## ASSIGNED TASK:
Scan the records for the string "salašnický", then copy each line that has it.

## DATA FOR THE TASK:
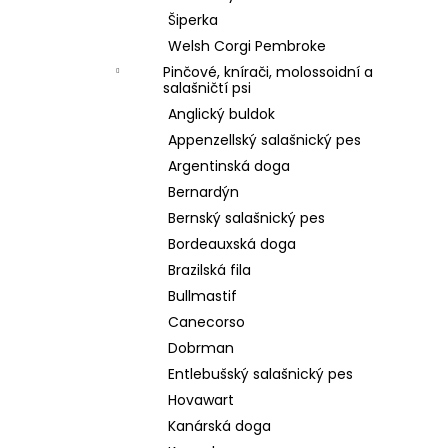
Šiperka
Welsh Corgi Pembroke
Pinčové, knírači, molossoidní a
salašničtí psi
Anglický buldok
Appenzellský salašnický pes
Argentinská doga
Bernardýn
Bernský salašnický pes
Bordeauxská doga
Brazilská fila
Bullmastif
Canecorso
Dobrman
Entlebušský salašnický pes
Hovawart
Kanárská doga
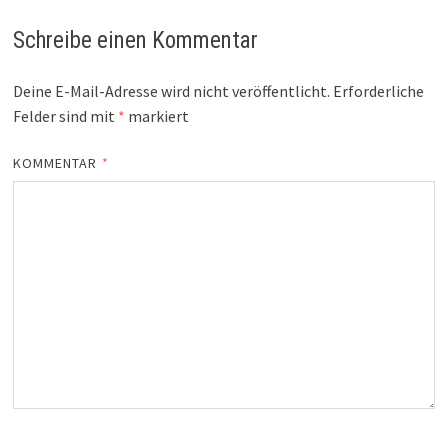
Schreibe einen Kommentar
Deine E-Mail-Adresse wird nicht veröffentlicht.
Erforderliche
Felder sind mit
*
markiert
KOMMENTAR
*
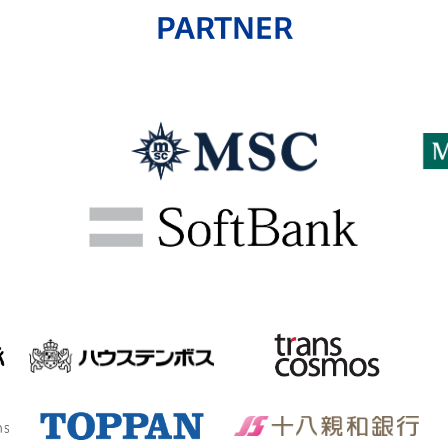
PARTNER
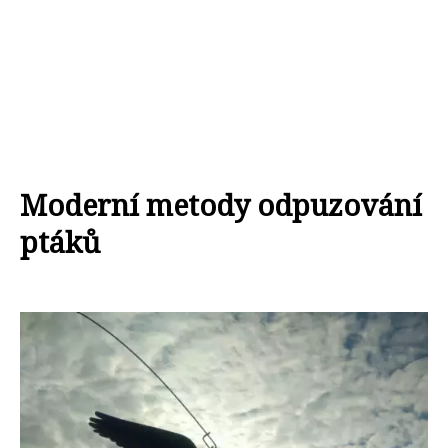
Moderní metody odpuzování
ptáků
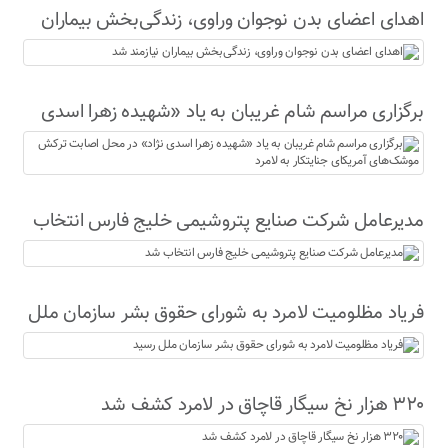
اهدای اعضای بدن نوجوان وراوی، زندگی‌بخش بیماران
نیازمند شد
برگزاری مراسم شام غریبان به یاد «شهیده زهرا اسدی
نژاد» در محل اصابت ترکش موشک‌های آمریکای
جنایتکار به لامرد
مدیرعامل شرکت صنایع پتروشیمی خلیج فارس انتخاب
شد
فریاد مظلومیت لامرد به شورای حقوق بشر سازمان ملل
رسید
۳۲۰ هزار نخ سیگار قاچاق در لامرد کشف شد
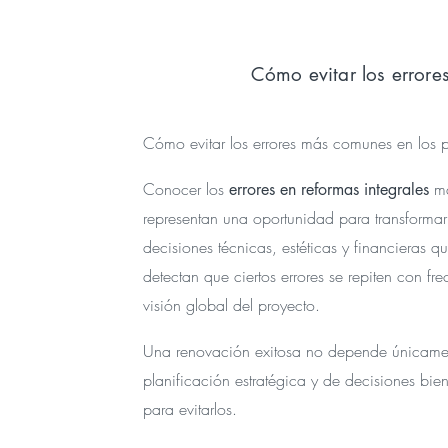
Cómo evitar los errore
Cómo evitar los errores más comunes en los p
Conocer los
má
errores en reformas integrales
representan una oportunidad para transformar
decisiones técnicas, estéticas y financieras q
detectan que ciertos errores se repiten con f
visión global del proyecto.
Una renovación exitosa no depende únicamen
planificación estratégica y de decisiones bie
para evitarlos.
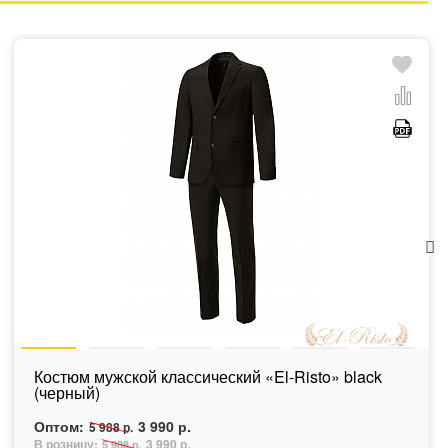
Костюм мужской классический «El-Risto» black
(черный)
Оптом:
3 990 р.
5 988 р.
В розницу:
3 990 р.
5 988 р.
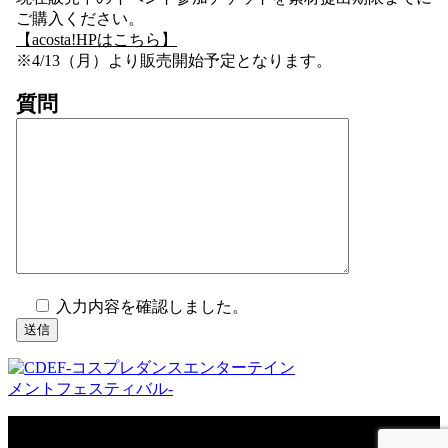
ご購入ください。
【acosta!HPはこちら】
※4/13（月）より販売開始予定となります。
質問
入力内容を確認しました。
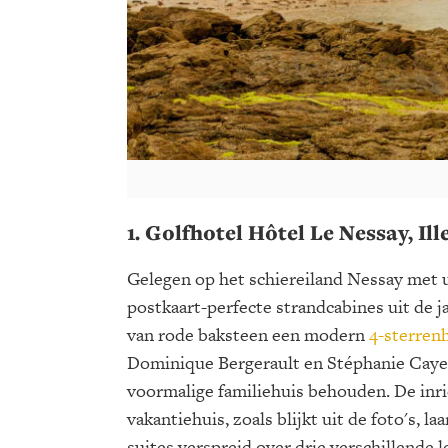
1. Golfhotel Hôtel Le Nessay, Ill
Gelegen op het schiereiland Nessay met u
postkaart-perfecte strandcabines uit de 
van rode baksteen een modern
4-sterren
Dominique Bergerault en Stéphanie Cayet
voormalige familiehuis behouden. De inri
vakantiehuis, zoals blijkt uit de foto's, la
suites verspreid over drie verschillende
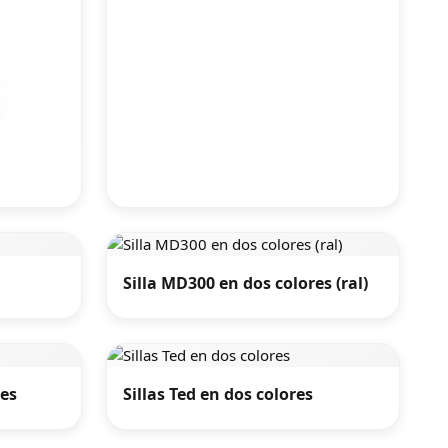
Silla MD300 en dos colores (ral)
res
Sillas Ted en dos colores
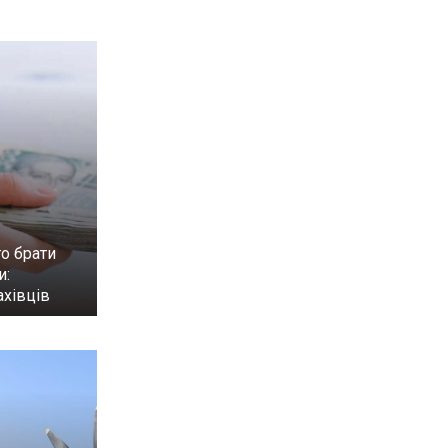
о брати
и:
ахівців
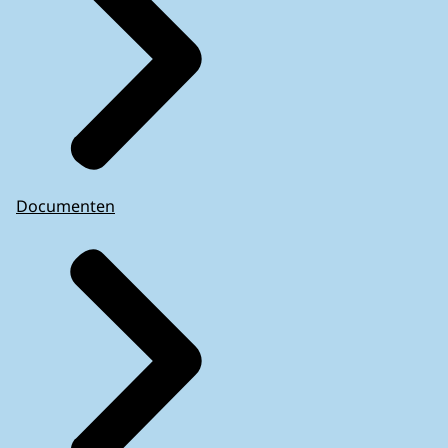
Documenten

## RESPONSE TO THE EXERCISE:
Appenzellský salašnický pes
Bernský salašnický pes
Entlebušský salašnický pes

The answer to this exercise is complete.